The move also criminalises any US financial transactions with the 11 officials, who include Hong Kong's police commissioner, its security secretary and China's top official in the international financial hub.

"Today's actions send a clear message that the Hong Kong authorities' actions are unacceptable," Secretary of State Mike Pompeo said in a statement.

Pompeo said the law - which bans subversion and other perceived offenses - violated promises made by China before Britain handed back the territory in 1997.

"The United States stands with the Hong Kong people," Pompeo said.

The Treasury Department said Lam "is directly responsible for implementing Beijing's policies of suppression of freedom and democratic processes."

The security law imposed in late June has sent a chill through Hong Kong, which saw massive and sometimes destructive pro-democracy protests last year.

Authorities have since delayed elections, citing the coronavirus pandemic and, according to Beijing, issued arrest warrants for six pro-democracy activists living in exile.

CLOCK TICKS FOR TIKTOK

The tough new measures come three months ahead of US elections, in which President Donald Trump is trailing in the polls.

Critics say that his hardening turn on China is meant to deflect blame from his own handling of COVID-19, from which the United States has suffered the deadliest toll of any country.

Late Thursday, Trump made good on threats against WeChat and TikTok - two apps with major audiences.

In an executive order, Trump gave Americans 45 days to stop doing business with the Chinese platforms, effectively setting a deadline for a potential, under-pressure sale of TikTok to Microsoft.

The president cited national security concerns for the moves, which also threw into doubt the American operations of WeChat's parent firm, Tencent, a powerful player in the video gaming industry and one of the world's richest companies.

China voiced outrage at the move, which comes as Trump also steps up pressure on the trade and security fronts.

"At the expense of the rights and interests of US users and companies, the US... is carrying out arbitrary political manipulation and suppression," Chinese foreign ministry spokesman Wang Wenbin said.

TENCENT DIVES

The new restrictions sent Tencent shares into a spin, with the issue tanking as much as 10% at one point in Hong Kong trade, wiping almost $50 billion off its market capitalisation.

Trump's order claims TikTok - whose kaleidoscopic feeds of short video clips feature everything from hair-dye tutorials to dance routines and jokes about daily life - could be used by China to track the locations of federal employees, build dossiers on people for blackmail and conduct corporate espionage.

TikTok, which has repeatedly denied sharing data with Beijing, said it was "shocked" by the order "issued without any due process."

The app owned by Chinese-based ByteDance vowed to "pursue all remedies available to us in order to ensure... our company and our users are treated fairly."

WeChat is a messaging, social media and electronic payment platform and is reported to have more than a billion users, with many preferring it to email.

REPERCUSSIONS FOR US?

Daniel Castro of the Information Technology and Innovation Foundation, said the US actions were likely to be counterproductive.

"There is no security justification for banning an app merely because it is owned by a Chinese company," Castro said.

"Allegations of security risks should be backed by hard evidence, not unsubstantiated innuendo.

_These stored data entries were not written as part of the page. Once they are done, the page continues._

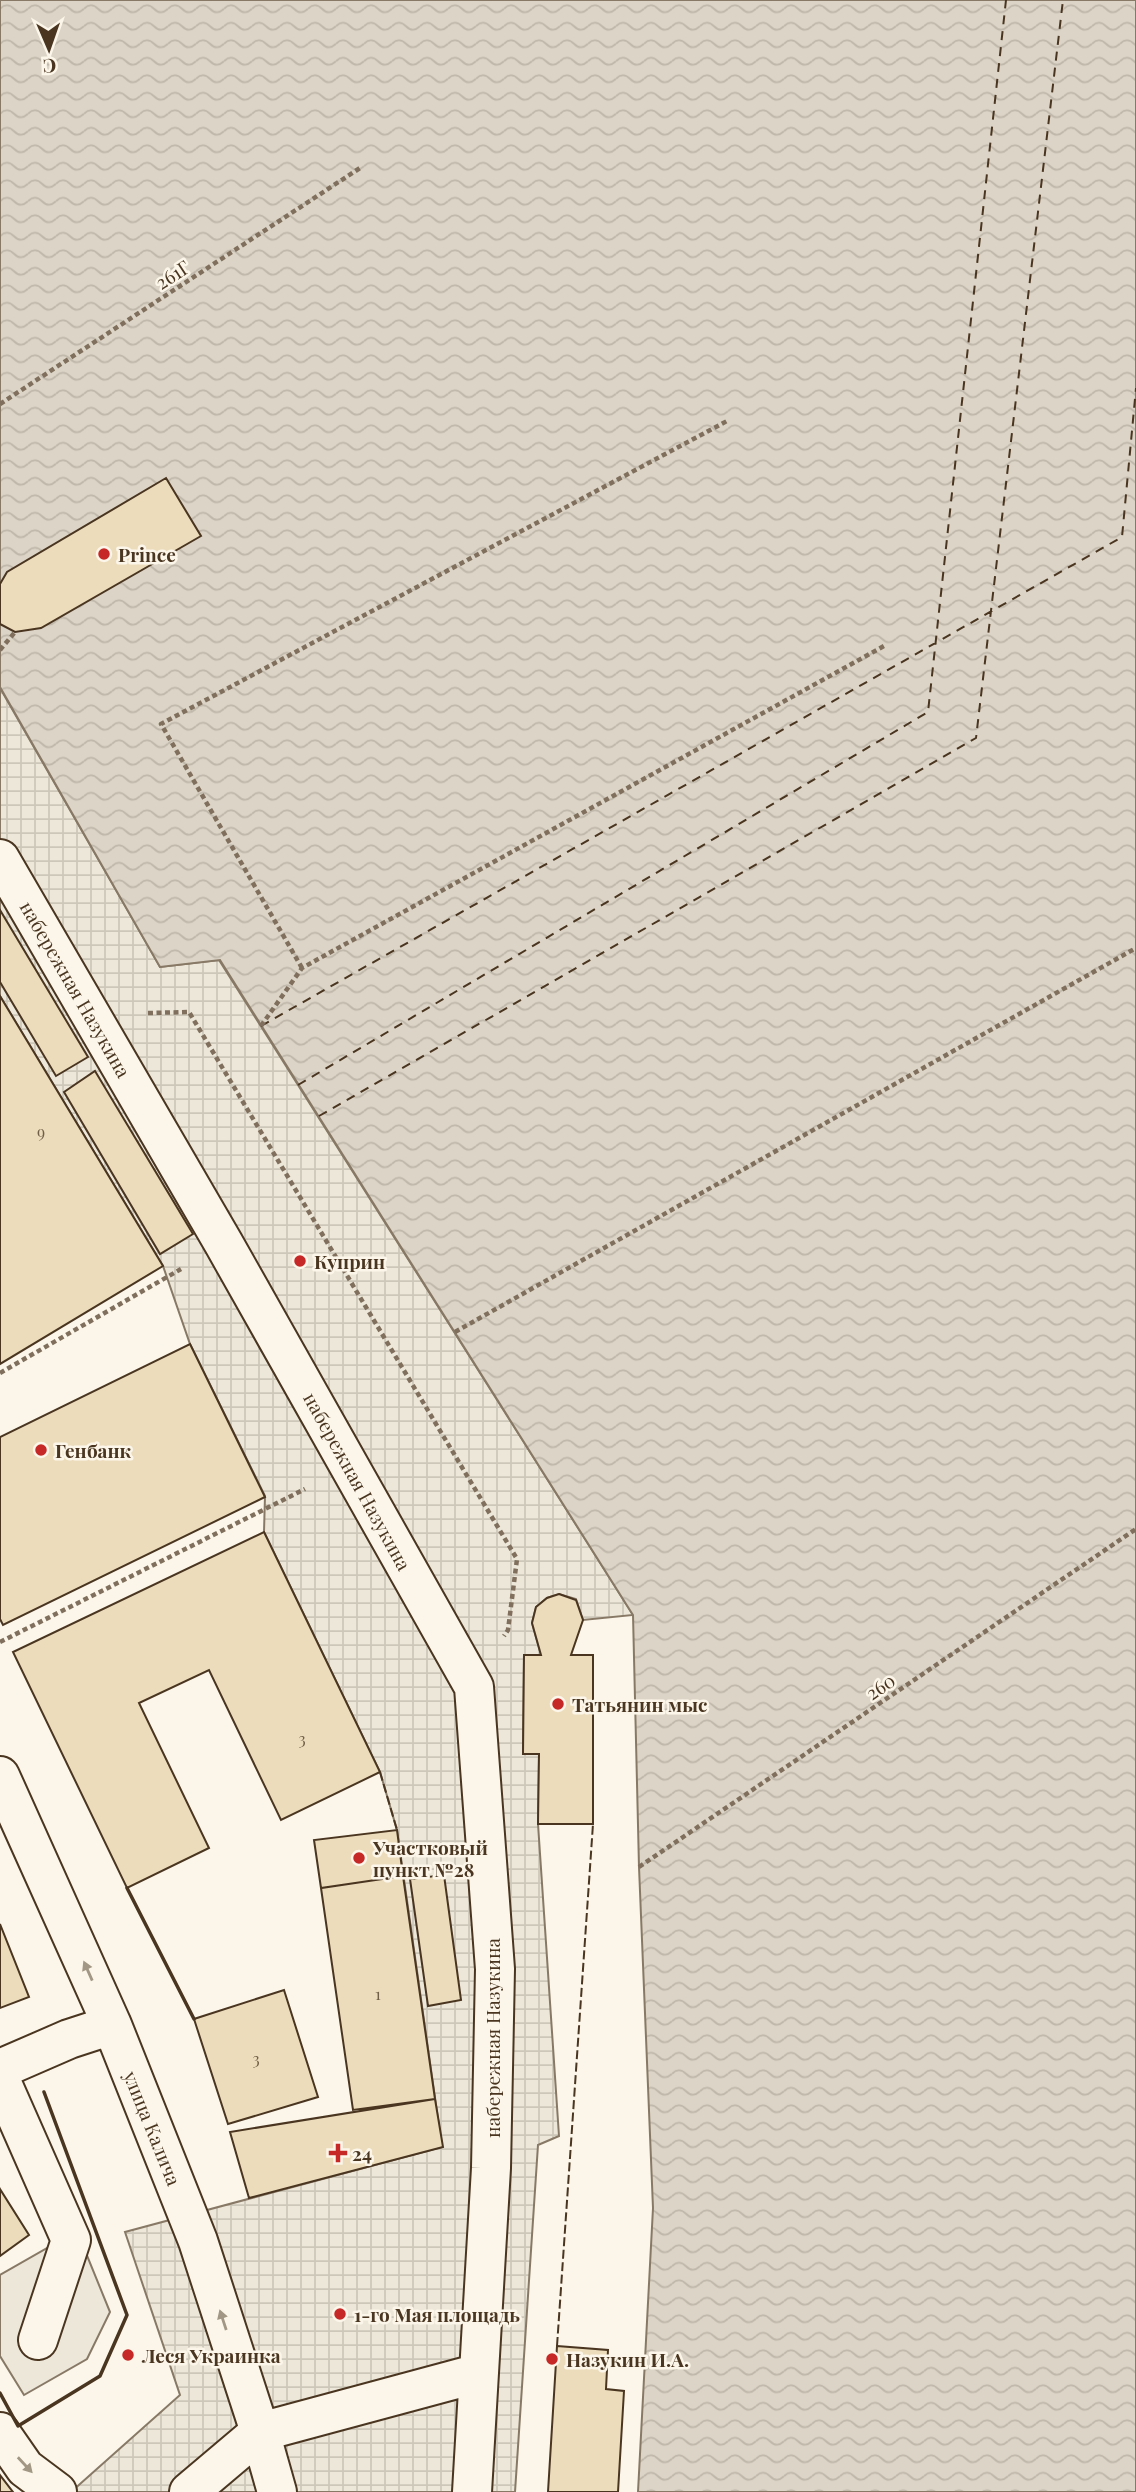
<svg xmlns="http://www.w3.org/2000/svg" width="1136" height="2492" font-family="'Playfair Display',serif">
  <style>
    .parking { fill: #ede7d9; stroke: #887966; stroke-width: 2 }
    .plaza { fill: url(#plaza-grid); stroke: #887966; stroke-width: 2 }
    .water { fill: url(#water-waves); stroke: #887966; stroke-width: 2 }
    .lines { fill: none; stroke-linecap: round; stroke-linejoin: round }
    .ferry { stroke: #4a3520; stroke-width: 2; stroke-dasharray: 9 7; stroke-linecap: butt }
    .building { fill: #ecdcbc; stroke: #4a3520; stroke-width: 2 }
    .minor-casing { stroke: #4a3520; stroke-width: 42 }
    .major-casing { stroke: #4a3520; stroke-width: 42 }
    .path { stroke: #7f6f5c; stroke-width: 4.5; stroke-dasharray: 5 3.5; stroke-linecap: butt }
    .minor { stroke: #fbf6e9; stroke-width: 38 }
    .major { stroke: #fbf6e9; stroke-width: 38 }
    .fence { stroke: #4a3520; stroke-width: 2; stroke-dasharray: 9 3.5; stroke-linecap: butt }
    .wall { stroke: #4a3520; stroke-width: 3.5 }
    .oneway { fill: #a29684 }
    .poi-dot { fill: #c62828; stroke: #fbf6e9; stroke-width: 2.5 }
    .labels { text-anchor: middle; dominant-baseline: central; stroke-width: 5; stroke-linejoin: round; paint-order: stroke }
    .number-label { font-size: 16px; fill: #725f47 }
    .street-label { font-size: 19px; fill: #4a3520; stroke: #fbf6e9 }
    .poi-label { font-size: 19px; font-weight: bold; fill: #4a3520; stroke: #fbf6e9; text-anchor: start }
  </style>
  <defs>
    <pattern id="plaza-grid" width="8" height="8" patternUnits="userSpaceOnUse" patternTransform="scale(1.75)"><rect width="8" height="8" fill="#ede7d9"/><path d="M0 4h8M4 0v8" fill="none" stroke="#cdc7ba"/></pattern>
    <pattern id="water-waves" width="16" height="10" patternUnits="userSpaceOnUse" patternTransform="scale(1.75)"><rect width="16" height="10" fill="#dcd4c6"/><path d="M0 5q4-4 8 0t8 0" fill="none" stroke="#beb7aa"/></pattern>
  </defs>
  <rect width="100%" height="100%" fill="#fbf6e9"/>
  <!-- parking -->
  <path class="parking" d="M77,2231L110,2312L87,2359L24,2395L0,2356V2275Z"/>
  <!-- plaza -->
  <path class="plaza" d="M0,688L160,967L219,960L633,1615L583,1620L576,1599L559,1594L547,1598L536,1607L532,1623L541,1655H524L523,1754H539L538,1824L559,2136L538,2145L515,2492H71L180,2395L125,2232L442,2147L397,1830L380,1772L264,1532L265,1496L190,1344L163,1266L0,996Z"/>
  <!-- water -->
  <path class="water" d="M0,0H1136V2492H638L653,2208L639,1867L633,1615L220,960L160,967L0,687Z"/>
  <g class="lines">
    <!-- ferry -->
    <path class="ferry" d="M261,1026L1122,537L1136,388
      M298,1085L928,712L1006,0
      M319,1116L976,738L1063,0"/>
  </g>
  <!-- building -->
  <path class="building" d="M166,478L201,536L41,628L15,632L0,624V584L7,572Z
    M0,910L88,1057L56,1076L0,982Z
    M0,996L163,1266L0,1364Z
    M95,1071L193,1234L160,1254L64,1092Z
    M190,1344L265,1497L3,1625L0,1619V1437Z
    M264,1532L380,1772L281,1820L209,1670L139,1703L209,1848L127,1888L13,1652Z
    M559,1594L576,1600L583,1620L571,1655H593V1824H538L539,1754H523L524,1655H541L532,1623L536,1607L547,1598Z
    M397,1830L403,1876L321,1888L314,1840Z
    M444,1875L461,2000L428,2006L410,1879Z
    M403,1876L435,2099L353,2110L321,1888Z
    M0,1924L29,1997L0,2008Z
    M284,1990L318,2097L228,2124L194,2019Z
    M435,2099L443,2147L249,2198L230,2132Z
    M0,2189L29,2235L0,2256Z
    M557,2346L608,2350L606,2389L624,2391L618,2492H548Z
    M0,2475L13,2492H0Z"/>
  <g class="lines">
    <defs>
      <path id="minor" d="M0,859L224,1244L474,1687L495,1969L491,2168L472,2492
        M0,1776L112,2025L198,2241L260,2432L479,2373
        M0,2069L69,2039L112,2025
        M0,2079L71,2240L38,2340
        M0,2432L25,2468L57,2492"/>
      <path id="major" d="M189,2492L260,2432L277,2492"/>
    </defs>
    <!-- minor casing -->
    <use href="#minor" class="minor-casing"/>
    <!-- major casing -->
    <use href="#major" class="major-casing"/>
    <!-- path -->
    <path class="path" d="M0,404L360,168
      M0,650L15,632
      M302,968L161,724L727,421
      M148,1013L189,1012L517,1559L508,1630L504,1636
      M261,1026L302,968L884,646
      M455,1332L1136,948
      M0,1373L181,1269
      M0,1642L305,1489
      M639,1867L1136,1529"/>
    <!-- minor -->
    <use href="#minor" class="minor"/>
    <!-- major -->
    <use href="#major" class="major"/>
    <!-- fence -->
    <path class="fence" d="M380,1772L397,1830
      M557,2346L593,1824"/>
    <!-- wall -->
    <path class="wall" d="M127,1888L194,2019
      M0,2393L18,2426L100,2376L127,2315L44,2092"/>
  </g>
  <!-- one-way arrows -->
  <defs><path id="oneway-solid" d="M-6-.8H1V-3.2L6.5 0L1 3.2V.8H-6Z" transform="scale(1.75)"/></defs>
  <g class="oneway">
    <use href="#oneway-solid" transform="translate(88 1971) rotate(-114)"/>
    <use href="#oneway-solid" transform="translate(223 2320) rotate(-108)"/>
    <use href="#oneway-solid" transform="translate(25 2465) rotate(47)"/>
  </g>
  <!-- markers -->
  <g class="poi-dot">
    <circle cx="104" cy="554" r="7"/>
    <circle cx="300" cy="1261" r="7"/>
    <circle cx="41" cy="1450" r="7"/>
    <circle cx="558" cy="1704" r="7"/>
    <circle cx="359" cy="1858" r="7"/>
    <path d="M334.5 2142.5h7v7h7v7h-7v7h-7v-7h-7v-7h7z"/>
    <circle cx="340" cy="2314" r="7"/>
    <circle cx="128" cy="2355" r="7"/>
    <circle cx="552" cy="2359" r="7"/>
  </g>
  <g class="labels">
    <!-- number labels -->
    <g class="number-label">
      <text x="41" y="1131">9</text>
      <text x="302" y="1738">3</text>
      <text x="378" y="1993">1</text>
      <text x="256" y="2058">3</text>
    </g>
    <!-- street labels -->
    <g class="street-label">
      <text transform="translate(172 274) rotate(-33)">261Г</text>
      <text transform="translate(76 989) rotate(60)">набережная Назукина</text>
      <text transform="translate(358 1481) rotate(61)">набережная Назукина</text>
      <text transform="translate(880 1686) rotate(-34)">260</text>
      <text transform="translate(492 2038) rotate(-90)">набережная Назукина</text>
      <text transform="translate(153 2128) rotate(68)">улица Калича</text>
    </g>
    <!-- poi labels -->
    <g class="poi-label">
      <text x="118" y="554">Prince</text>
      <text x="314" y="1261">Куприн</text>
      <text x="55" y="1450">Генбанк</text>
      <text x="572" y="1704">Татьянин мыс</text>
      <text x="373" y="1847">Участковый<tspan x="373" dy="22">пункт №28</tspan></text>
      <text x="352" y="2153">24</text>
      <text x="354" y="2314">1-го Мая площадь</text>
      <text x="142" y="2355">Леся Украинка</text>
      <text x="566" y="2359">Назукин И.А.</text>
    </g>
  </g>
  <!-- north arrow -->
  <g transform="translate(49 49) rotate(178)" stroke="#fbf6e9" stroke-width="5" paint-order="stroke">
  <path d="M0-5L12 26L0 18L-12 26Z" fill="#4a3520"/>
  <text y="-10" font-size="19" font-weight="bold" text-anchor="middle" fill="#4a3520">С</text>
  </g>
</svg>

American tech companies stand to lose significant global market share if other countries follow a similar standard and block US tech companies from their markets because of concerns about US government surveillance."

Trump has effectively set a deadline of mid-September for TikTok to be acquired by a US firm or be banned in the United States, leading Microsoft to accelerate its talks to buy it.

The TikTok mobile app has been downloaded about 175 million times in the US and more than a billion times around the world.

The latest US actions follow a protracted battle over Huawei, the Chinese network and smartphone giant accused by the Trump administration of being a tool for espionage.